>>>

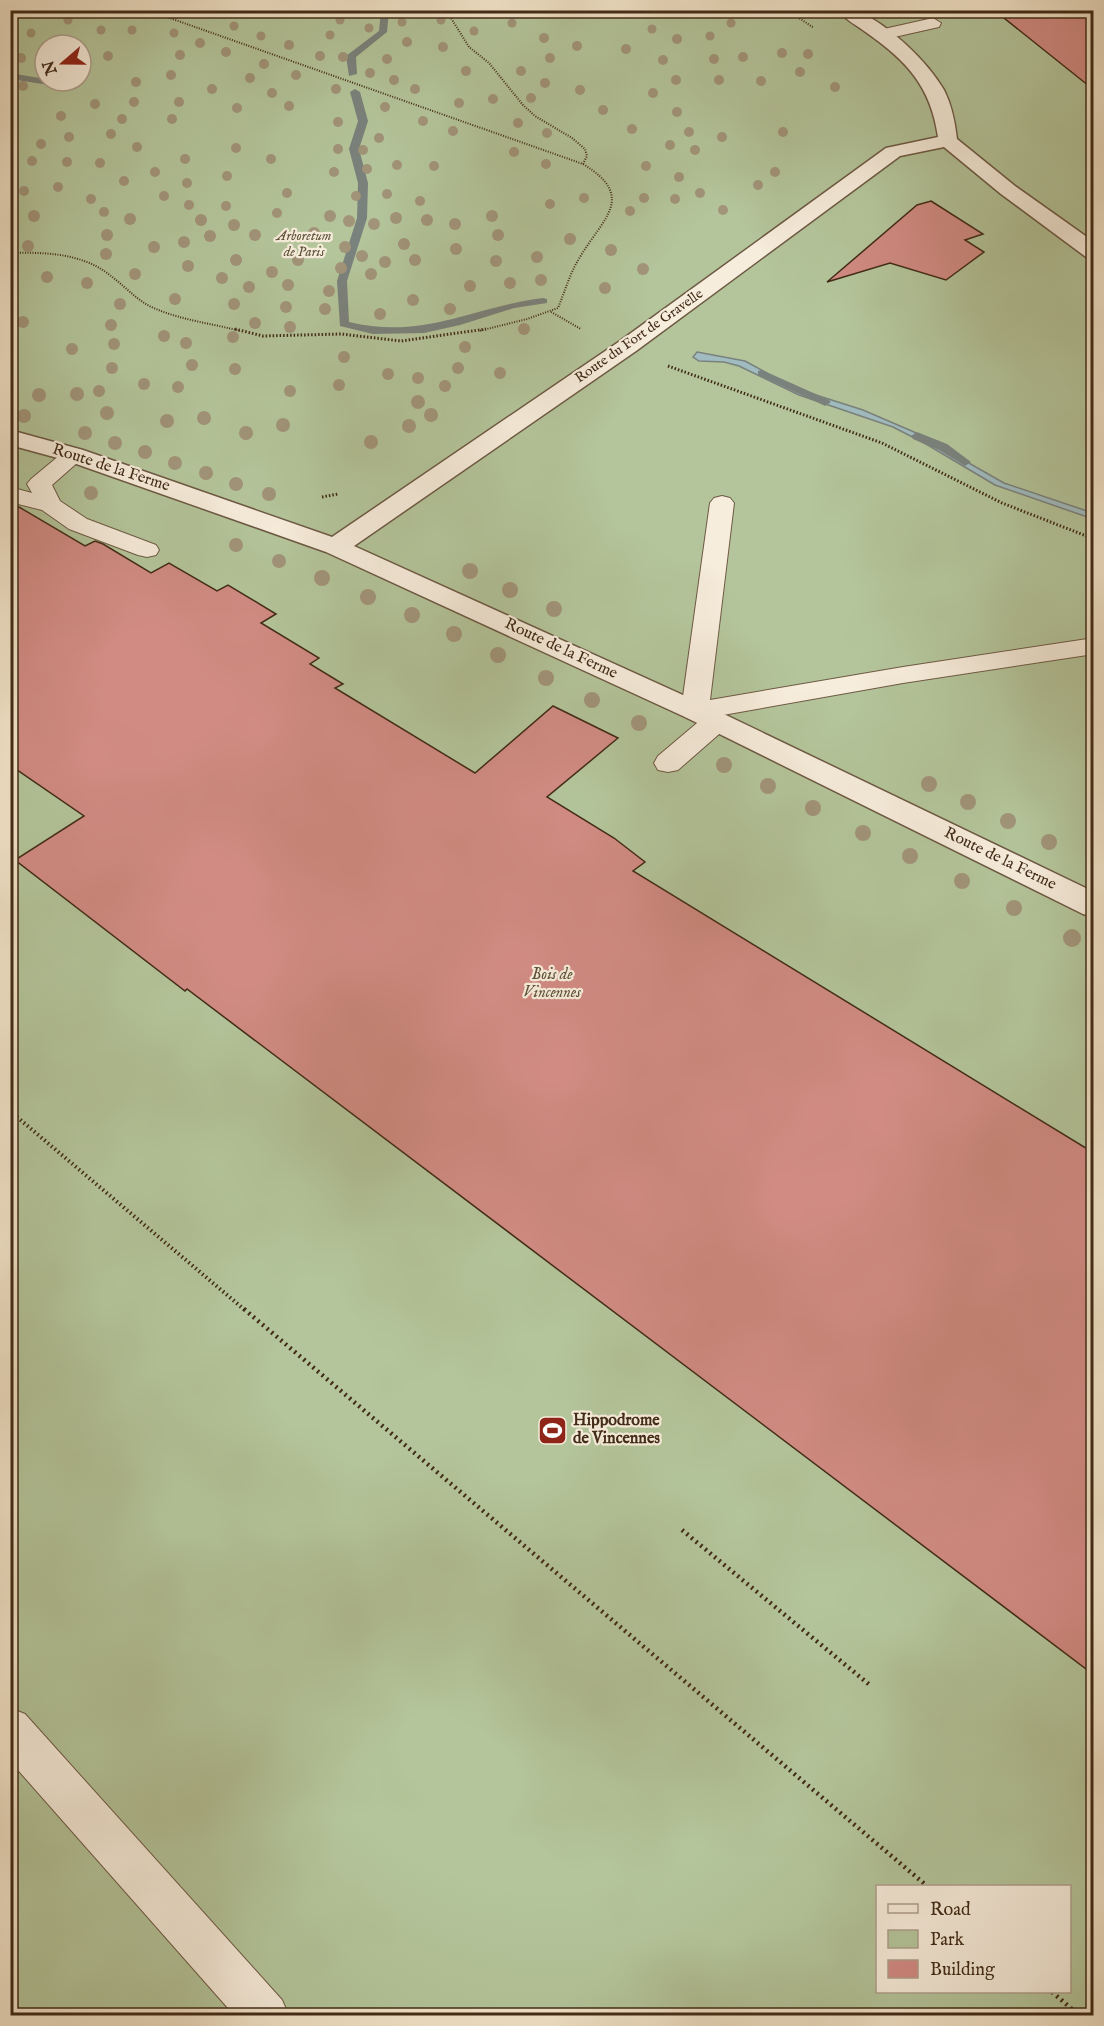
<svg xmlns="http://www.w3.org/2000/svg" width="1104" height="2026" font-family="'IM FELL English',serif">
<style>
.green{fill:#b4c59b;stroke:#7a7859;stroke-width:1.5;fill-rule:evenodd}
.water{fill:#a0bcc1;stroke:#7a827d;stroke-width:1.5}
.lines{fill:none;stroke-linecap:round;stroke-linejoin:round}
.stream{fill:#7a827d;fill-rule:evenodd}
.building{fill:#d18b83;stroke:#412b17;stroke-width:1.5}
.service-casing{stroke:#6d5944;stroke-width:2}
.minor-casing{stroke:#6d5944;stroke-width:3}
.path-far3{stroke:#412b17;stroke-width:2;stroke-dasharray:1 1.5;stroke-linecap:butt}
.path-far2{stroke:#412b17;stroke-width:3;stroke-dasharray:1.5 2;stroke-linecap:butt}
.path-far1{stroke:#412b17;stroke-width:4;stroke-dasharray:1.5 3;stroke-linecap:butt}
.path{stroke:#412b17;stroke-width:4.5;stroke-dasharray:2 4;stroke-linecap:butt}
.service{fill:#f7eddc;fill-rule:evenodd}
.minor{fill:#f7eddc;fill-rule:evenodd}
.tree{fill:#a19479}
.labels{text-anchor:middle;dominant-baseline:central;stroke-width:4.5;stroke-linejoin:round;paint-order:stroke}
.far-park-label{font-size:14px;font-style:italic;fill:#5e5238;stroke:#f7eddc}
.far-street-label{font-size:14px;fill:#412b17;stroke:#f7eddc}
.street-label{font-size:16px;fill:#412b17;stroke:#f7eddc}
.park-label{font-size:16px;font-style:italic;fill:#5e5238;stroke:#f7eddc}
.poi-label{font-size:16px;font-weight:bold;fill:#412b17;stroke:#f7eddc;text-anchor:start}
</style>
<rect width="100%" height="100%" fill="#f2e4c9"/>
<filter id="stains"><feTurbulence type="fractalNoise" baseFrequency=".00333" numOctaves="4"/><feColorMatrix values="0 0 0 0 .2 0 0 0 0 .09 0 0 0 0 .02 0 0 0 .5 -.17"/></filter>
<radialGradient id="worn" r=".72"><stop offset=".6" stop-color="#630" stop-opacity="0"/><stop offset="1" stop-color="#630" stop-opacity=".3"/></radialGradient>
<path class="green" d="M10,11H1093V2015H11ZM45,45H81V81H45ZM878,1886H1070V1992H878Z"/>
<path class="water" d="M697,352L745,361L794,388L863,410L914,432L1004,483L1093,513V519L995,485L926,444L893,427L799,395L739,366L724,362L699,361L693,357Z"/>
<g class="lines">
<g class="stream">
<path d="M381,10H389L387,32L356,57L357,74L349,76L346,56L379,31Z"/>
<path d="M10,73L45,79V81H61L80,86L75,89L10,79Z"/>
<path d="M355,89L360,92L368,121L359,149L368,183L367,218L347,281L349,322C424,340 472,307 543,298L547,299V303L514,308L460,325L424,333L373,334L340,326L337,281L357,218L358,183L349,149L358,121L350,92Z"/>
<path d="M762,370L829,400L831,402L825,406L821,404L758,375V371Z"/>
<path d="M917,432L947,444L971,462L965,466L939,450L913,439L911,436Z"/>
</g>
</g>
<g class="building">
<path d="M994,10H1094V90Z"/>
<path d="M931,201L983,234L965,240L984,252L946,280L890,263L827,282L917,205Z"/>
<path d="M10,504L19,507L85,546L95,541L103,544L151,573L169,563L217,591L228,585L276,614L261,623L319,658L310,664L343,684L335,688L475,773L553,706L618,738L547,797L614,838L645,862L633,871L1094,1153V1675L187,989L185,991L15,860L84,816L10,765Z"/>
</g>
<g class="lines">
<defs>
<g id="service">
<path d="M933,18L941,23L939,27L881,40L875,39L872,35L875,31Z"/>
<path d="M74,448L82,450L86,455L52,485L60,501L87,519L156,545L159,550L156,555L147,557L138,555L69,529L42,510L10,502V487L32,493L27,484L31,479L66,450Z"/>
<path d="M722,496L730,498L734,503L710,700L903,667L1094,638V654L903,683L723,715L730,722L726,728L678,770L668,772L658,770L654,763L658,756L703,718L695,720L685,717L681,711L710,503L714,498Z"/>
<path d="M10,1708L25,1714L282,2000L289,2016H235L10,1761Z"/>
</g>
<path id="minor" d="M838,10C845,10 854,9 860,12C891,27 927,61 944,90C952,106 955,122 957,139L1015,186L1094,242V258L1086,257L1001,194L944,147L900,156L636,351L354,546L705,705L1094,892V917L1083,914L685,717L326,552L65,460L10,445V430L83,450L332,537L620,341L886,148L938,137C931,87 907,61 867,33C858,26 845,20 838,10Z"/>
</defs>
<use href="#service" class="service-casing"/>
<use href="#minor" class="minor-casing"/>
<g class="path-far3">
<path d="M147,10L583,164C637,197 603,218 580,257C570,273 565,291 558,308L527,319L479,331"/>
<path d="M446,10L469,47L489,63L523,105L535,116L572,138L585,149L587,156L583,164"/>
<path d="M787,10L814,28"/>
<path d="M10,253C45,252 83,253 111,276C126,287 138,302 156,309C182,320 213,324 241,331"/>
<path d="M551,312L581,329"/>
</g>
<g class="path-far2">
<path d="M235,329L263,336L341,334L401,341L486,329"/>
<path d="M668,366L882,443L1002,503L1094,539"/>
<path d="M322,497L338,494"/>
</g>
<path class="path-far1" d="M10,1111L246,1311"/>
<g class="path">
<path d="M244,1309L927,1886"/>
<path d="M682,1530L871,1686"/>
<path d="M1052,1992L1080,2016"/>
</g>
<use href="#service" class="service"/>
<use href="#minor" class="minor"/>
</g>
<g class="tree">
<circle cx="68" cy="20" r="4.5"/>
<circle cx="340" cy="20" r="4.5"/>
<circle cx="441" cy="20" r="4.5"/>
<circle cx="402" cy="22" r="4.5"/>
<circle cx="512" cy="23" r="4.5"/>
<circle cx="731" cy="23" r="4.5"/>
<circle cx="234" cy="26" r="4.5"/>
<circle cx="369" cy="28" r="4.5"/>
<circle cx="652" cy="29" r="4.5"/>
<circle cx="101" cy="30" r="4.5"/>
<circle cx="132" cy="30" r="4.5"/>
<circle cx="474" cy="31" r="4.5"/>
<circle cx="31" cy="33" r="4.5"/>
<circle cx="174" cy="33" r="4.5"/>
<circle cx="330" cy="35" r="4.5"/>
<circle cx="261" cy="36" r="4.5"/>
<circle cx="710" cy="36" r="4.5"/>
<circle cx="544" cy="38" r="5"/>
<circle cx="677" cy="39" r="5"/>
<circle cx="407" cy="42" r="5"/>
<circle cx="200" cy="43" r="5"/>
<circle cx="289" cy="45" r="5"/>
<circle cx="577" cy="46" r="5"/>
<circle cx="443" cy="47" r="5"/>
<circle cx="626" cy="49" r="5"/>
<circle cx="226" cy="52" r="5"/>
<circle cx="782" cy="53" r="5"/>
<circle cx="808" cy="54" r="5"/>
<circle cx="180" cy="55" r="5"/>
<circle cx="108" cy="56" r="5"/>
<circle cx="320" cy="56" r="5"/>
<circle cx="343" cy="57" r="5"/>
<circle cx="743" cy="57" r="5"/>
<circle cx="21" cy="58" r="5"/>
<circle cx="550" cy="58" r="5"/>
<circle cx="387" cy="59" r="5"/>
<circle cx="714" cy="59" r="5"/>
<circle cx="663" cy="60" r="5"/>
<circle cx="264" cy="64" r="5"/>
<circle cx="466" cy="71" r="5"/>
<circle cx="521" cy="71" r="5"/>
<circle cx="800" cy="72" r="5"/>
<circle cx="370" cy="73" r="5"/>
<circle cx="171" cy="75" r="5"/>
<circle cx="296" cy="75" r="5"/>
<circle cx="250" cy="78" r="5"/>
<circle cx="394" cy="80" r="5"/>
<circle cx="676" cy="80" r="5"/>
<circle cx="719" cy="80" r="5"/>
<circle cx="761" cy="81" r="5"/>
<circle cx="136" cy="82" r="5"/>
<circle cx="545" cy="83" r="5"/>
<circle cx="23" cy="86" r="5"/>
<circle cx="835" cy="87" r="5"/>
<circle cx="212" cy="89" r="5"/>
<circle cx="336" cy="89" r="5"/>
<circle cx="415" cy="89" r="5"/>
<circle cx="580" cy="90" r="5"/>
<circle cx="272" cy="93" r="5"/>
<circle cx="653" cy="93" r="5"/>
<circle cx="531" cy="98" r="5"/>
<circle cx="493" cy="99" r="5"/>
<circle cx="134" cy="102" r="5"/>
<circle cx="179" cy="102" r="5"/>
<circle cx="459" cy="103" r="5"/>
<circle cx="95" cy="104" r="5"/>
<circle cx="289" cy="106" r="5"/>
<circle cx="385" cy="107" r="5"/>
<circle cx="237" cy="108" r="5"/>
<circle cx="603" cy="110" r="5"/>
<circle cx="677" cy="112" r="5"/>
<circle cx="61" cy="116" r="5"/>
<circle cx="122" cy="119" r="5"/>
<circle cx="172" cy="119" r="5"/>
<circle cx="423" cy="121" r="5"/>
<circle cx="338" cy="122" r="5"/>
<circle cx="518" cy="123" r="5"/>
<circle cx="632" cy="129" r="5"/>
<circle cx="453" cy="131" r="5"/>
<circle cx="689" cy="132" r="5"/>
<circle cx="783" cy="132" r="5"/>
<circle cx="547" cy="133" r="5"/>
<circle cx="111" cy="134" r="5"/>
<circle cx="69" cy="137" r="5"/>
<circle cx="722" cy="137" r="5"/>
<circle cx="379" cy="138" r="5"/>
<circle cx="41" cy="144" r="5"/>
<circle cx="670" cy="145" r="5"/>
<circle cx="137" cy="147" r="5"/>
<circle cx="236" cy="148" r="5"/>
<circle cx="338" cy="149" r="5"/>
<circle cx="363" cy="150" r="5"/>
<circle cx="695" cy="150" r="5"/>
<circle cx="514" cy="152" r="5"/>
<circle cx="185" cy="159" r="5"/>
<circle cx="271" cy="159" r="5"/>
<circle cx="32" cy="161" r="5"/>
<circle cx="67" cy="162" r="5"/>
<circle cx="100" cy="163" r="5"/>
<circle cx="546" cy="164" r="5"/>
<circle cx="397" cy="165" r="5"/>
<circle cx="434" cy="166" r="5"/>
<circle cx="646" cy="166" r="5"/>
<circle cx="367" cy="169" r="5"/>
<circle cx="155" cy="172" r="5"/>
<circle cx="334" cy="172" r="5"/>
<circle cx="775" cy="172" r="5"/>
<circle cx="227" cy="176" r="5"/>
<circle cx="679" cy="177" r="5"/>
<circle cx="124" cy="181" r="5"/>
<circle cx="187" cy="183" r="5"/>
<circle cx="758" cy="185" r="5"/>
<circle cx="58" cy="187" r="5"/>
<circle cx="24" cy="191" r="5"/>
<circle cx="287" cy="193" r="5"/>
<circle cx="700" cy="193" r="5"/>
<circle cx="387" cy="194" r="5"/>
<circle cx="164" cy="196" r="5"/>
<circle cx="356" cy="196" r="5"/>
<circle cx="584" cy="198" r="5"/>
<circle cx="644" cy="198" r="5"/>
<circle cx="91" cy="199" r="5"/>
<circle cx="675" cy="199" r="5"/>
<circle cx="420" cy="201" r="5"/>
<circle cx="550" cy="204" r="5"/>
<circle cx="189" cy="205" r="5"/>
<circle cx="226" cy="206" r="5"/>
<circle cx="723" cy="210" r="5"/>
<circle cx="630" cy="211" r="5"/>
<circle cx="104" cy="212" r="5"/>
<circle cx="277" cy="213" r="5"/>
<circle cx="34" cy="216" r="6"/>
<circle cx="330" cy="216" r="6"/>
<circle cx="492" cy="216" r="6"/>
<circle cx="396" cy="218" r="6"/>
<circle cx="130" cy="219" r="6"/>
<circle cx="201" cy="220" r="6"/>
<circle cx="427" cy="220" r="6"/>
<circle cx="349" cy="221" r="6"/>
<circle cx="374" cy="224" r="6"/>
<circle cx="455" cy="224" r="6"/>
<circle cx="234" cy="225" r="6"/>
<circle cx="314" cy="233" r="6"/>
<circle cx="107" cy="235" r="6"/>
<circle cx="255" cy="235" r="6"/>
<circle cx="498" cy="235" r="6"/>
<circle cx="210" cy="236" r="6"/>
<circle cx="570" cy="239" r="6"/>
<circle cx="184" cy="242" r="6"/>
<circle cx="404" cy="244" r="6"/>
<circle cx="28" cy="246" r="6"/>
<circle cx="154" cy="247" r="6"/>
<circle cx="345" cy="247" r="6"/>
<circle cx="456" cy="249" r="6"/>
<circle cx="611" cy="250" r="6"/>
<circle cx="106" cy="254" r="6"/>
<circle cx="362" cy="256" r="6"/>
<circle cx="537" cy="257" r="6"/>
<circle cx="236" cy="260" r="6"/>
<circle cx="298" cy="260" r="6"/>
<circle cx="415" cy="260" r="6"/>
<circle cx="496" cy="261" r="6"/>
<circle cx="385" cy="262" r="6"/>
<circle cx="188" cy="266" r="6"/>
<circle cx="341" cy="268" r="6"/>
<circle cx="643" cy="269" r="6"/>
<circle cx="272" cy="272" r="6"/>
<circle cx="135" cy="274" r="6"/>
<circle cx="371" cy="274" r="6"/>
<circle cx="47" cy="277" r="6"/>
<circle cx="222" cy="278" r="6"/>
<circle cx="541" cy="280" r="6"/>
<circle cx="87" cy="283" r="6"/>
<circle cx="510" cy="283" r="6"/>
<circle cx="288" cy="285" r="6"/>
<circle cx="470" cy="286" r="6"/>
<circle cx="249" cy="287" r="6"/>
<circle cx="605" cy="288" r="6"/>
<circle cx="329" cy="291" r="6"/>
<circle cx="175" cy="299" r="6"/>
<circle cx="413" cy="300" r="6"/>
<circle cx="120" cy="304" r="6"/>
<circle cx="234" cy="304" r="6"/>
<circle cx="286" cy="307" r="6"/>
<circle cx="325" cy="309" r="6"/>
<circle cx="450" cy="309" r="6"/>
<circle cx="380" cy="314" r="6"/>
<circle cx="23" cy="322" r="6"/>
<circle cx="255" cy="323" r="6"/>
<circle cx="111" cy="325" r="6"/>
<circle cx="290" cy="327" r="6"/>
<circle cx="524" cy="329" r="6"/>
<circle cx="164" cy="336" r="6"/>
<circle cx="233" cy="337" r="6"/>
<circle cx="186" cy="343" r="6"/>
<circle cx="114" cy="344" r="6"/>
<circle cx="465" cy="347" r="6"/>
<circle cx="72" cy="349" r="6"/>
<circle cx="344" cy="357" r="6"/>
<circle cx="192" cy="365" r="6"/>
<circle cx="112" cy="368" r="6"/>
<circle cx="458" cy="368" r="6"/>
<circle cx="235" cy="369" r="6"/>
<circle cx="500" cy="373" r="6"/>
<circle cx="388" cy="374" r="6"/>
<circle cx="418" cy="378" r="6"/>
<circle cx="144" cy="384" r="6"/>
<circle cx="339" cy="385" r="6"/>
<circle cx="445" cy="386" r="6"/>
<circle cx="178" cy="387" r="6"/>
<circle cx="99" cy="391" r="6"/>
<circle cx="290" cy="391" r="6"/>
<circle cx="77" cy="394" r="7"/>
<circle cx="39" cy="395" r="7"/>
<circle cx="418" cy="402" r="7"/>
<circle cx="107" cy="413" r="7"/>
<circle cx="431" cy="415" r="7"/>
<circle cx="24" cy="416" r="7"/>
<circle cx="204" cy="418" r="7"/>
<circle cx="167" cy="421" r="7"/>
<circle cx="283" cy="425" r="7"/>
<circle cx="409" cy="426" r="7"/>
<circle cx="85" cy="433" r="7"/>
<circle cx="246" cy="433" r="7"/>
<circle cx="371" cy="442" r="7"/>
<circle cx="115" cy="443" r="7"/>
<circle cx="145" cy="452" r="7"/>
<circle cx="175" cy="463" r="7"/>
<circle cx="206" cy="473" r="7"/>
<circle cx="236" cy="484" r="7"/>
<circle cx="91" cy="493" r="7"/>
<circle cx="269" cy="494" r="7"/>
<circle cx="236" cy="545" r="7"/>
<circle cx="279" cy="561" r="7"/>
<circle cx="470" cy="571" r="8"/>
<circle cx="322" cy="578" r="8"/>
<circle cx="510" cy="590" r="8"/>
<circle cx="368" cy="597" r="8"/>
<circle cx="554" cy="609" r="8"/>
<circle cx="412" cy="615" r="8"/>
<circle cx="454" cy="634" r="8"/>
<circle cx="498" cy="655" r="8"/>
<circle cx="546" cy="678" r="8"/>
<circle cx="592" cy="700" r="8"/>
<circle cx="639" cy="723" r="8"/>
<circle cx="724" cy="765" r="8"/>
<circle cx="929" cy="784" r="8"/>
<circle cx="768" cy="786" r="8"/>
<circle cx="968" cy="802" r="8"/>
<circle cx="813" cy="808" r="8"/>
<circle cx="1008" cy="821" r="8"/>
<circle cx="863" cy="833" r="8"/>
<circle cx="1049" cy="842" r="8"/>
<circle cx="910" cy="856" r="8"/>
<circle cx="962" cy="881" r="8"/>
<circle cx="1014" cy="908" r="8"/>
<circle cx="1072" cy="938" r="9"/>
</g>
<defs>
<symbol id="stadium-square" viewBox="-11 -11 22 22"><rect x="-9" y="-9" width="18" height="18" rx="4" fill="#8f2418" stroke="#f7eddc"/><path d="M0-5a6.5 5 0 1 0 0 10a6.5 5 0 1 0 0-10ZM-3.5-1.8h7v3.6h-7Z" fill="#fff"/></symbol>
</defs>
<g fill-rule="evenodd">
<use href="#stadium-square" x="536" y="1414" width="33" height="33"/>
</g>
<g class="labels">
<g class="far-park-label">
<text x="304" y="236">Arboretum<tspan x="304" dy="16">de Paris</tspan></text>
</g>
<g class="far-street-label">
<text transform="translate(639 336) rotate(-35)">Route du Fort de Gravelle</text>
</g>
<g class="street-label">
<text transform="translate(111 468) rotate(18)">Route de la Ferme</text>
<text transform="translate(561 649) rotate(25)">Route de la Ferme</text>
<text transform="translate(1000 859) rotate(26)">Route de la Ferme</text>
</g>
<g class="park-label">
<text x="552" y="975">Bois de<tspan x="552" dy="18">Vincennes</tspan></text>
</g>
<g class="poi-label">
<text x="573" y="1421">Hippodrome<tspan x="573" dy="18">de Vincennes</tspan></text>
</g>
</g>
<rect width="1104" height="2026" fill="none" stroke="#f2e4c9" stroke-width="36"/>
<rect x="12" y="12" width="1080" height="2002" fill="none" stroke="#412b17" stroke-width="3"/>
<rect x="18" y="18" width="1068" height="1990" fill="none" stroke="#412b17" stroke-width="1.5"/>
<rect x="876" y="1885" width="195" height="108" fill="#f7eddc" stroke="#ae9f8d" stroke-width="1.5"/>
<rect x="888" y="1904" width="30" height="9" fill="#f7eddc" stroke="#ae9f8d" stroke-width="1.5"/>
<text x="930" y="1915" font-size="18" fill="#412b17">Road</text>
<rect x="888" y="1930" width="30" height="18" fill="#b4c59b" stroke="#ae9f8d" stroke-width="1.5"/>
<text x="930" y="1945" font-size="18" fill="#412b17">Park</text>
<rect x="888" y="1960" width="30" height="18" fill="#d18b83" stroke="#ae9f8d" stroke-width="1.5"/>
<text x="930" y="1975" font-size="18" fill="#412b17">Building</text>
<g transform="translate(63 63) rotate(250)"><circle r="28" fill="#f7eddc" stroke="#ae9f8d" stroke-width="1.5"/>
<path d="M0-4.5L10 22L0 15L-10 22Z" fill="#8f2418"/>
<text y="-9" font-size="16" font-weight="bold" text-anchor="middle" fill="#412b17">N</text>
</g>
<rect width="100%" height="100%" filter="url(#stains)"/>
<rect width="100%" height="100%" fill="url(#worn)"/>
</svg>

<<<

* [TASK PROMPT]
Gather up every line in the data above that contains the word "middle", copying each one.

* [RESULT OF THIS TASK]
.labels{text-anchor:middle;dominant-baseline:central;stroke-width:4.5;stroke-linejoin:round;paint-order:stroke}
<text y="-9" font-size="16" font-weight="bold" text-anchor="middle" fill="#412b17">N</text>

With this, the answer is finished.